Il tappeto, che presenta la firma di “Ghyas-el-Din-Jami (città del Khorassan), riporta una datazione non inequivocabile, perché poco leggibile, che a volte è interpretata come 929 altre 949, corrispondenti rispettivamente al 1523 o 1543 dell’era cristiana. Se fosse esatta la prima, si tratterebbe del tappeto più antico datato conosciuto, superando il tappeto “Ardebil” che è datato 1539. Il tappeto misura 335x682 centimetri, ed è annodato, su orditi in seta, con nodi asimmetrici in lana e cotone, per le parti bianche, con una densità media di 4100 n/dm². La tramatura è in cotone e passa tre volte dopo ogni fila di nodi. I colori, nelle varie sfumature, sono 17. Attribuito a Tabriz, dubbi sono stati sollevati da alcuni autori. Primo, il tipo di nodo non in uso in quella città, secondo, il fatto che Tabriz fu spesso occupata all’epoca dai turchi ottomani, poco propensi a disegni naturalistici. Le ultime tesi propongono Qazvin o Tabriz, con quest’ultima favorita sulla scorta di alcune tesi stilistiche che accomunano il medaglione e i cantonali ad analoghi e coevi prodotti Ushak, spesso usati come modelli nei Tabriz.

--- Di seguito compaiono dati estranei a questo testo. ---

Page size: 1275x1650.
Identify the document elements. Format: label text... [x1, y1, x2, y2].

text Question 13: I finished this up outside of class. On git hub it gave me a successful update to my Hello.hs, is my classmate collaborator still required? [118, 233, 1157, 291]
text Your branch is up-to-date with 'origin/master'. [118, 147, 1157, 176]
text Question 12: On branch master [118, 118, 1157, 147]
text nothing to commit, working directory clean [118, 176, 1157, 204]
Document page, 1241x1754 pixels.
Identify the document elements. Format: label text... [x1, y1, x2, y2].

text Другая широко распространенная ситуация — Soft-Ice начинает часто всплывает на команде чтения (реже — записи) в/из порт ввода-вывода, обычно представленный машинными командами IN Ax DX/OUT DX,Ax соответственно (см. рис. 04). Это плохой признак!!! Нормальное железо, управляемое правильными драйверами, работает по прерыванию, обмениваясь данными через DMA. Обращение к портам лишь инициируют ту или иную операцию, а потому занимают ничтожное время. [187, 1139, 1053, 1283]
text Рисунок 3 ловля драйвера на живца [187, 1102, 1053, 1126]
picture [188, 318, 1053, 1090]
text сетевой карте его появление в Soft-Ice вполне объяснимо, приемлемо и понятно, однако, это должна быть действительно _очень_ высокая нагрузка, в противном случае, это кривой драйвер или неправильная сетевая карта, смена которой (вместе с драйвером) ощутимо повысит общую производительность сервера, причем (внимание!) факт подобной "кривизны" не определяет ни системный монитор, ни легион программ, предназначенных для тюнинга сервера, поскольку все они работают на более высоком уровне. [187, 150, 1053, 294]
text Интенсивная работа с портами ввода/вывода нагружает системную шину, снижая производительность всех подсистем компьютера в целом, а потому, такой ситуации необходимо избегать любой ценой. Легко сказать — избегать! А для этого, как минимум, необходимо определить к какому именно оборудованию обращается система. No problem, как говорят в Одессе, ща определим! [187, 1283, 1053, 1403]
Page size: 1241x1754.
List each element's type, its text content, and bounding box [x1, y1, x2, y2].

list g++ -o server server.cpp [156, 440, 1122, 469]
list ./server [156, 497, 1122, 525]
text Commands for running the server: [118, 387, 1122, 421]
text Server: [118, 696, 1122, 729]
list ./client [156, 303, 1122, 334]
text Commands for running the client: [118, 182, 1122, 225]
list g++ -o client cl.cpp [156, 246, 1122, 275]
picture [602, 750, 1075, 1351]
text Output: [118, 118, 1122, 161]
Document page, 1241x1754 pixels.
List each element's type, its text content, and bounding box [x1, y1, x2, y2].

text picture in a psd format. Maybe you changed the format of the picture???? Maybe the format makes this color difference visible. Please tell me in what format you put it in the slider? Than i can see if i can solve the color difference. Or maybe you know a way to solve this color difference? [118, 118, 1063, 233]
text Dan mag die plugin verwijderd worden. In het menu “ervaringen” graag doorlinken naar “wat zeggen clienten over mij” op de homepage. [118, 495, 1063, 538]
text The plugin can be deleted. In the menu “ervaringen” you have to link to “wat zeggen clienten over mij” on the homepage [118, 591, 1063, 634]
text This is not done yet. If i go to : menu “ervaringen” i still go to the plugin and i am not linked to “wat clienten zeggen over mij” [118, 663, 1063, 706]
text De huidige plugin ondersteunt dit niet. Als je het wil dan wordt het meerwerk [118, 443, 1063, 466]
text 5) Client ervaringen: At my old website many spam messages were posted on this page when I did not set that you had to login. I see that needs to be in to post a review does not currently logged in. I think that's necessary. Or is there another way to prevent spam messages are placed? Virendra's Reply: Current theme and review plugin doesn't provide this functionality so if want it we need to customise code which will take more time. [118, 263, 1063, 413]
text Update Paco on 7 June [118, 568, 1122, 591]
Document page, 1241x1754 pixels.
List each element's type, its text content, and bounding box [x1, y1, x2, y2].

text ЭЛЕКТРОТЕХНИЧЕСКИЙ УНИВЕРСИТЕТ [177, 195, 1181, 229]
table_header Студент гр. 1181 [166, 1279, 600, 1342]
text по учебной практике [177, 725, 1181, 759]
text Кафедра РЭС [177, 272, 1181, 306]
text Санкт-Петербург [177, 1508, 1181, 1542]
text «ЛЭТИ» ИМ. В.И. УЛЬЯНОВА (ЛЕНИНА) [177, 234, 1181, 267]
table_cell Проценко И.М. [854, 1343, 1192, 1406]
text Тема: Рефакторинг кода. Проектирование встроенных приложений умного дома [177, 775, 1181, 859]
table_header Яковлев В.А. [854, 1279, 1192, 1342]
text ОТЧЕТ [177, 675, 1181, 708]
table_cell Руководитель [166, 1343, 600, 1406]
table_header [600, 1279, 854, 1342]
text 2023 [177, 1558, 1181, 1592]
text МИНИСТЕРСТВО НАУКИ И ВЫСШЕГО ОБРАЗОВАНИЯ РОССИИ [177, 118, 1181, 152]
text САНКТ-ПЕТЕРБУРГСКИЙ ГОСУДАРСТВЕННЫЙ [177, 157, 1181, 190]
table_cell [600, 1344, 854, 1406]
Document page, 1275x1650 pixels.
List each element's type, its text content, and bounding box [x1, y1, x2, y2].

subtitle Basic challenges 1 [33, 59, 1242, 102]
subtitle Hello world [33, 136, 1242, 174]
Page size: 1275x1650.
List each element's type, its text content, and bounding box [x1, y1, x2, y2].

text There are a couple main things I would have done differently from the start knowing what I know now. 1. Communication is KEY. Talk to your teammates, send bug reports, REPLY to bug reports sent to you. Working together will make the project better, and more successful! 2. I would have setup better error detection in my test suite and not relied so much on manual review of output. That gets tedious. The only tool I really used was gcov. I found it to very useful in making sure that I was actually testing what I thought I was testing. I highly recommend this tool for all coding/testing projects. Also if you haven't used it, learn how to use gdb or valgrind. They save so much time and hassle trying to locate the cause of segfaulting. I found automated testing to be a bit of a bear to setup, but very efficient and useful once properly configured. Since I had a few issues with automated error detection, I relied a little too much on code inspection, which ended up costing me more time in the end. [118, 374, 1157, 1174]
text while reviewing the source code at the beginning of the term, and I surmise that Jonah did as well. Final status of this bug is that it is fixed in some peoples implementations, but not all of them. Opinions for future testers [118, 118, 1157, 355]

Il disegno ci mostra un campo blu scuro su cui risalta, assieme ai quattro cantonali da lui derivati, un medaglione centrale, a fondo rosso, a sedici punte con pendenti. All’interno, una fitta decorazione floreale è arricchita da uccelli e dal “collare di nubi”, motivo nastriforme di origine cinese. Sul campo, personaggi a cavallo, armati d’arco e frecce, inseguono animali ed uccelli; il tutto uniti tra loro da una sorta di grata ornata da una miriade di fiori. Tutti i personaggi artefici di questo racconto sembrano fluttuare, secondo una visione “onirica”, aerei, senza peso e senza tempo, attorno al medaglione, bloccati e contenuti dalle bordure che pongono un limite al loro cavalcare. Le cornici, in parte ricostruite con tecnica ad arazzo, sono piuttosto rigide. Nella più grande, un insieme di ornamenti di tipo “Herat”, sono disposti in fila, facendoli sembrare “stemmi araldici”. Un cartiglio, posto al centro del medaglione recita: "Per le fatiche di Ghyas el Din Jami quest'opera rinomata fu condotta a sì splendido compimento nell'anno 949 (929)". Il manufatto ci racconta tutta una simbologia cara alla tradizione islamica. Il giardino del Paradiso, la lotta contro il male, rappresentato da animali selvaggi, gli esseri eroici che lo combattono in una lotta che non ha né spazio né tempo, né vincitori né vinti.

Una curiosità che non sapevo e che mi ha segnalato Boralevi: pare che i restauri eseguiti con tecnica ad arazzo siano stati effettuati nel laboratorio di tale Pierre GENTILI (tapissier pontifical), autore di un curioso volumetto intitolato: "Sur l'art des tapis. Détails historiques", Rome 1878 in cui si parla però di arazzi.